| Exercise material |
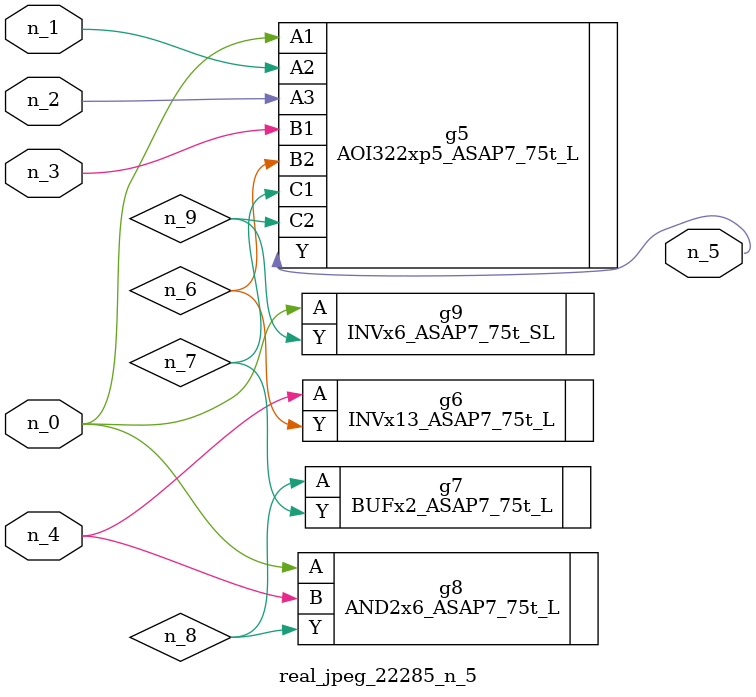
<source format=v>
module real_jpeg_22285_n_5 (n_4, n_0, n_1, n_2, n_3, n_5);

input n_4;
input n_0;
input n_1;
input n_2;
input n_3;

output n_5;

wire n_8;
wire n_6;
wire n_7;
wire n_9;

AOI322xp5_ASAP7_75t_L g5 ( 
.A1(n_0),
.A2(n_1),
.A3(n_2),
.B1(n_3),
.B2(n_6),
.C1(n_7),
.C2(n_9),
.Y(n_5)
);

AND2x6_ASAP7_75t_L g8 ( 
.A(n_0),
.B(n_4),
.Y(n_8)
);

INVx6_ASAP7_75t_SL g9 ( 
.A(n_0),
.Y(n_9)
);

INVx13_ASAP7_75t_L g6 ( 
.A(n_4),
.Y(n_6)
);

BUFx2_ASAP7_75t_L g7 ( 
.A(n_8),
.Y(n_7)
);


endmodule
</source>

| The problem |
Your copy of the data above should match it exactly, apart from the images.

| Written answer |
<source format=v>
module real_jpeg_22285_n_5 (n_4, n_0, n_1, n_2, n_3, n_5);

input n_4;
input n_0;
input n_1;
input n_2;
input n_3;

output n_5;

wire n_8;
wire n_6;
wire n_7;
wire n_9;

AOI322xp5_ASAP7_75t_L g5 ( 
.A1(n_0),
.A2(n_1),
.A3(n_2),
.B1(n_3),
.B2(n_6),
.C1(n_7),
.C2(n_9),
.Y(n_5)
);

AND2x6_ASAP7_75t_L g8 ( 
.A(n_0),
.B(n_4),
.Y(n_8)
);

INVx6_ASAP7_75t_SL g9 ( 
.A(n_0),
.Y(n_9)
);

INVx13_ASAP7_75t_L g6 ( 
.A(n_4),
.Y(n_6)
);

BUFx2_ASAP7_75t_L g7 ( 
.A(n_8),
.Y(n_7)
);


endmodule
</source>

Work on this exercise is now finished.